Giving Children a Clearer Understanding of How Computers Work
Information Communication Technology has been replaced on the National Curriculum by Computing. The aim being to provide pupils with a clearer understanding of how computers, software, the internet and search engines actually work. It also enables our pupils to do three things:
- Design systems,
- Understand the impact of technology on our lives, and
- Develop computational thinking as a means of solving problems.
The Three Strands of Computing
Computing is split into three strands: Computer Science (programming or coding, and problem solving); Information Technology (using spreadsheets, creating presentations and manipulating graphics); and Digital Literacy (encompassing e-safety and teaching pupils how to select the most appropriate digital content).
Prep School Programming
Pupils from Reception age are taught the concept of computational thinking by learning about sequences of instructions.
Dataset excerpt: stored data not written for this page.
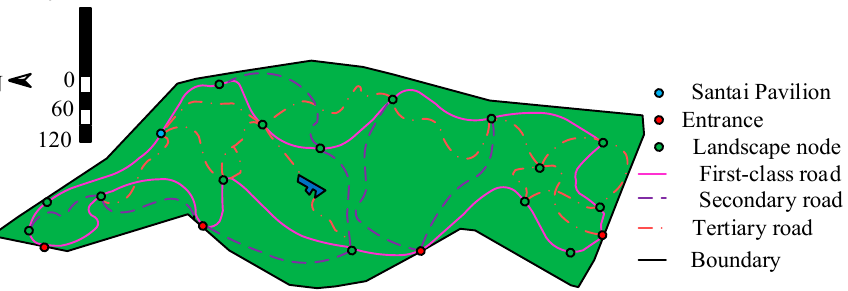
Figure 3. Schematic diagram of the parametric network design of Lanshan Mountain Ecological Park.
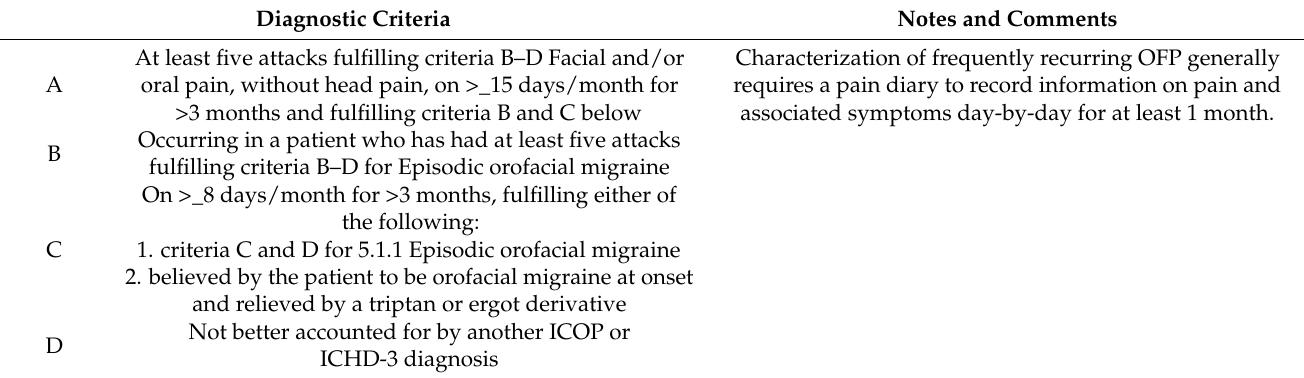
Table 2. Diagnostic Criteria for Chronic Orofacial Migraine. (Adapted from [3]). Diagnostic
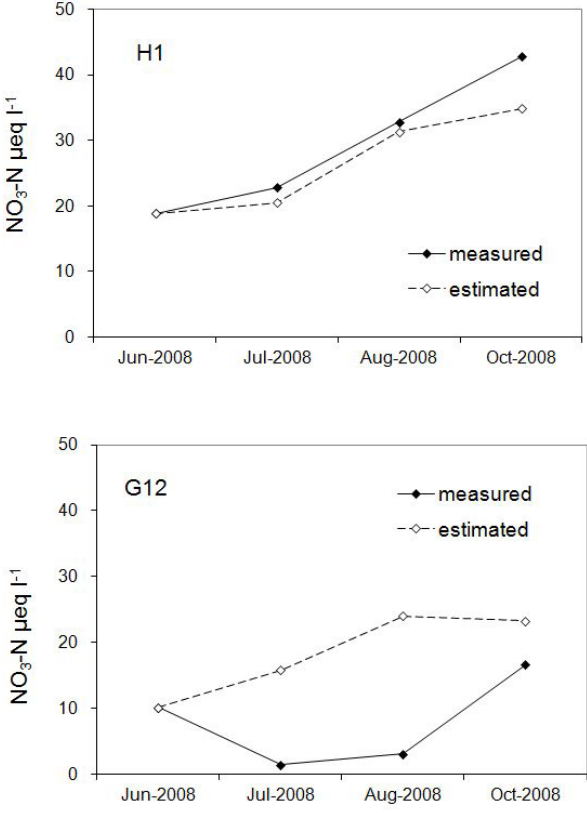
Fig. 4. Measured and estimated (without biological retention) NO 3 concentrations at H1 and G12 sites from June to October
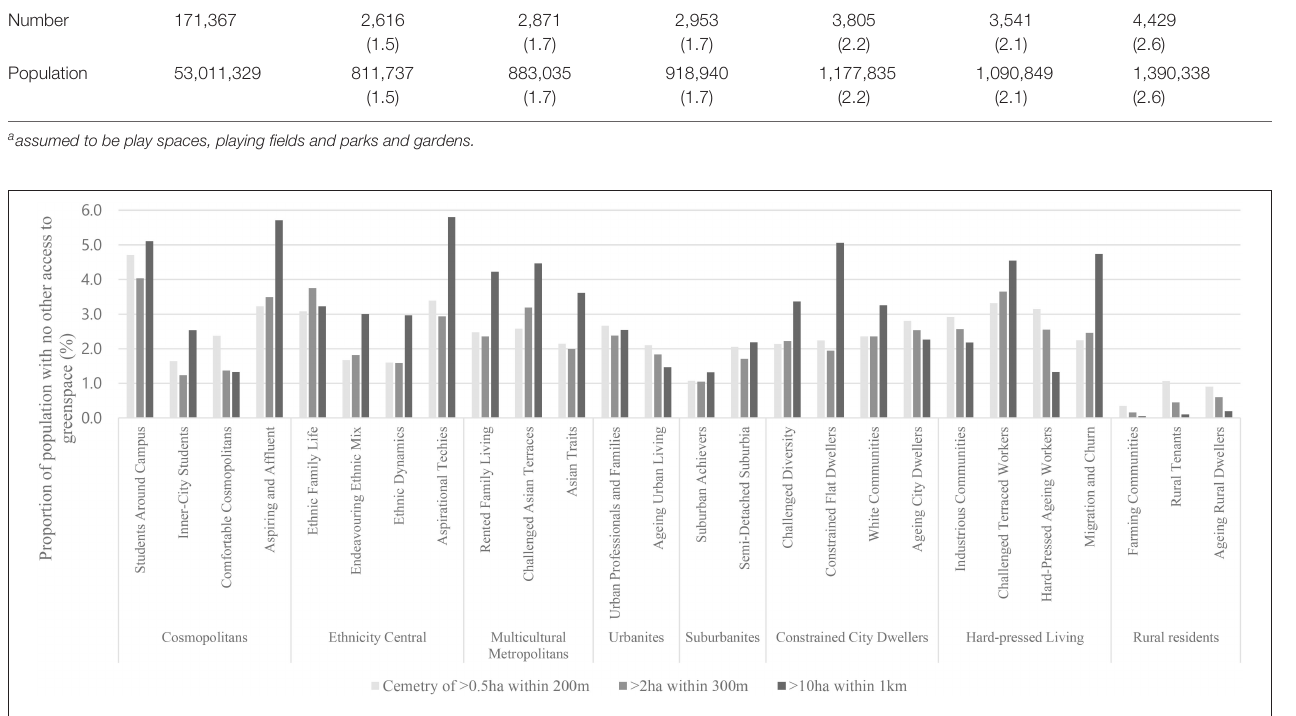
FIGURE 1 | Percentage of the population in social classification groups that live in output areas where the only greenspace meeting ANGSt is a cemetery based on the 2011 English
This then moves on to the use of Bee-Bots or Cubetto which have a range of commands (such as forward, left turn 90 degrees and go). The pupils build up sequences of instructions which provide a physical link between a list of abstract instructions and tasks carried out by robots in the real world.
In Year One and Two, more complex physical and virtual scenarios are introduced, e.g., increased angles of turn or avoiding hazards. Programs such as ‘Scratch Junior’ and ‘2Code’ also allows pupils to select command sequences without using difficult programming code. The problem solving abilities needed to debug algorithms are also developed using these online programs.
By Year Three and Four, the pupils use a much wider range of scenarios; such as programming a character to perform a set of commands, or designing a self-correcting Mathematics game with cross-curricular links. They also become more familiar with programming ‘languages’ such as LOGO and Scratch, and are able to generate their own code. More ambitious tasks include writing HTML code to create their own webpages.
Year Five and Six learn to transfer computational thinking skills to new situations, which is vital preparation for senior education. The pupils are also able to debug programs, and become familiar with ‘if then’ statements, simultaneous sequences, variables, sub-routines, and colour detection. They have become so adept at Computer Science that our Year 5 children won the Regional RoboCup Inspired Line Tracking Competition. RoboCup is project-orientated educational robotics, with a focus on providing a hands-on scaffolded environment where learners can expand their computing knowledge and curiosity of technology.